While Angelou’s story is, of course, uniquely her own, it speaks for many others not gifted with the strength to endure or the words to tell. She speaks for a whole generation.
These are a sample of passages that caught my attention:
· Of all the needs (there are none imaginary) a lonely child has, the one that must be satisfied, if there is going to be hope and a hope for wholeness, is the unshaking need for an unshakable God. My pretty Black brother was my Kingdom Come.
· “Thou shall not be dirty” and “Thou shall not be impudent” were the two commandments of Grandmother Henderson upon which hung our total salvation.
· People in Stamps used to say that the whites in our town were so prejudiced that a Negro couldn’t buy vanilla ice cream. Except on July Fourth. Other days he had to be satisfied with chocolate.
· But what mother and daughter understand each other, or even have the sympathy for each other’s lack of understanding?
· I have tried often to search behind the sophistication of years for the enchantment I so easily found in those gifts. [The gifts are books Mrs. Flowers gave her to read and recite].

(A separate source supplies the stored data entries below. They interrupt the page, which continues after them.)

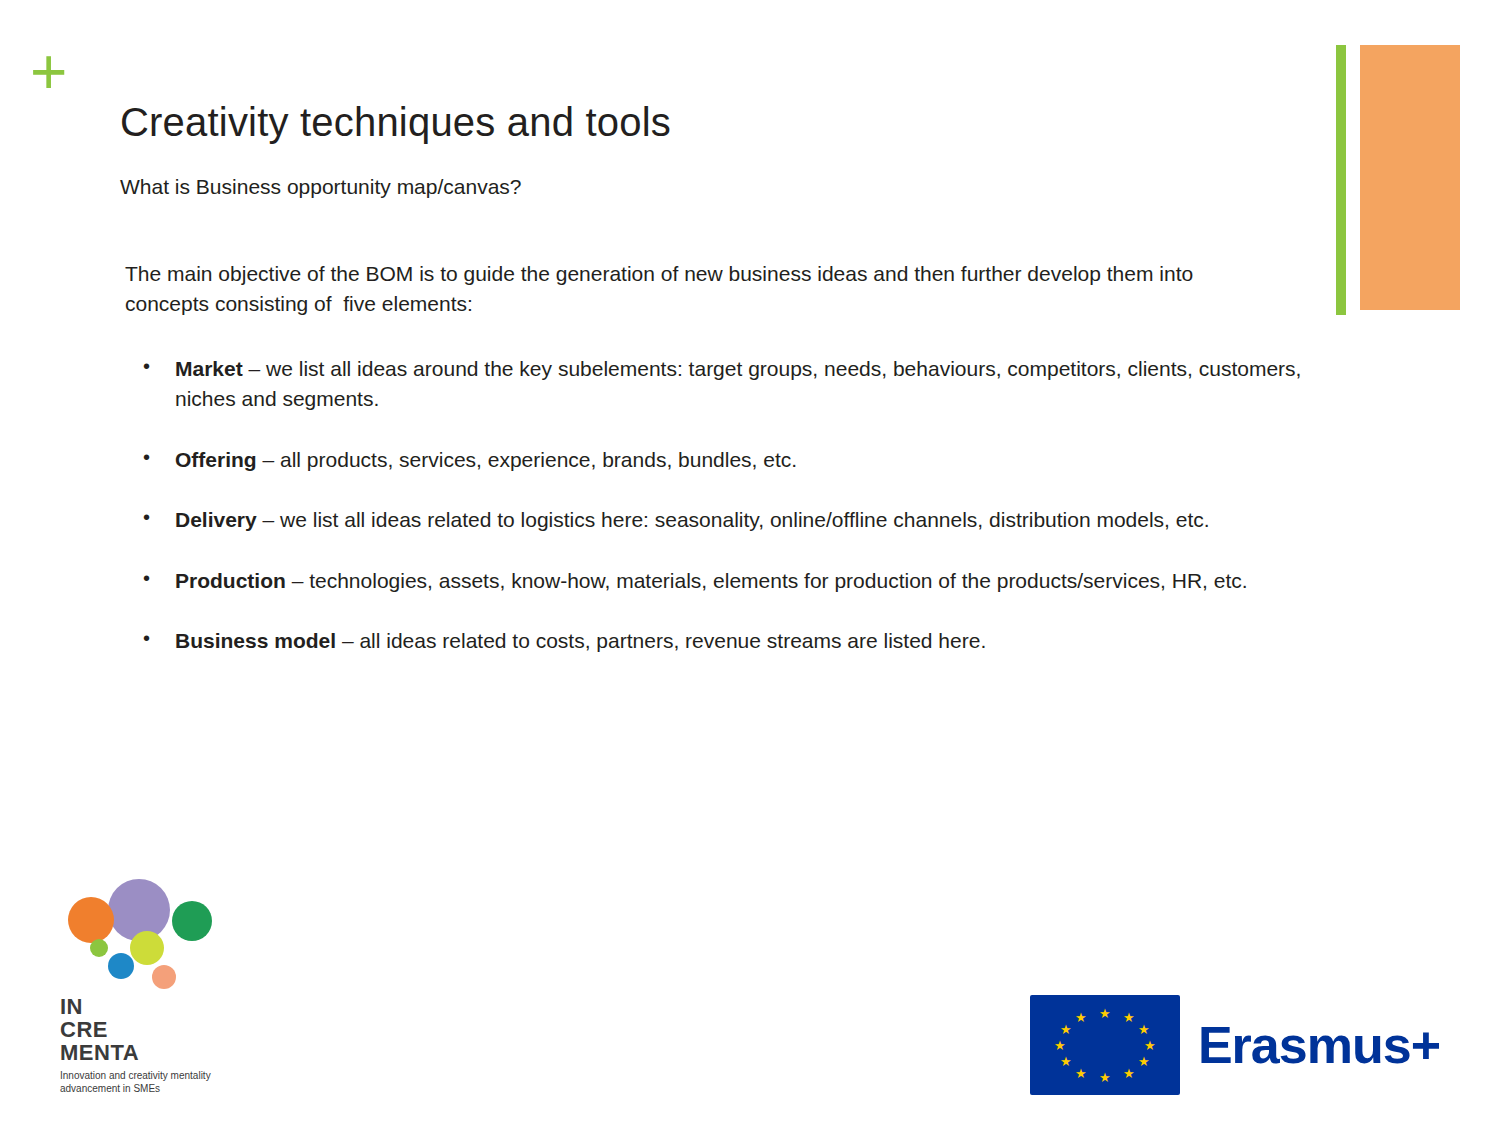+
Creativity techniques and tools
What is Business opportunity map/canvas?
The main objective of the BOM is to guide the generation of new business ideas and then further develop them into concepts consisting of five elements:
Market – we list all ideas around the key subelements: target groups, needs, behaviours, competitors, clients, customers, niches and segments.
Offering – all products, services, experience, brands, bundles, etc.
Delivery – we list all ideas related to logistics here: seasonality, online/offline channels, distribution models, etc.
Production – technologies, assets, know-how, materials, elements for production of the products/services, HR, etc.
Business model – all ideas related to costs, partners, revenue streams are listed here.
IN
CRE
MENTA
Innovation and creativity mentality advancement in SMEs
★ ★ ★ ★ ★ ★ ★ ★ ★ ★ ★ ★
Erasmus+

· The Black Female is assaulted in her tender years by all those common forces of nature at the same time that she is caught in the tripartite crossfire of masculine prejudice, white illogical hate and Black lack of power. The fact that the adult American Negro female emerges a formidable character is often met with amazement, distaste and even belligerence. It is seldom accepted as an inevitable outcome of the struggle won by survivors and deserves respect if not enthusiastic acceptance.
Our book club moderator shared this stirring interaction between Maya Angelou and Oprah Winfrey recorded about a year before Angelou’s death. It is a potent testimony of a survivor who indeed deserves respect, acceptance, and admiration.
https://youtu.be/6RzyfSsIUt4
For those who prefer audiobooks, I understand from fellow book club members that the version narrated by Maya Angelou herself is an even better literary experience.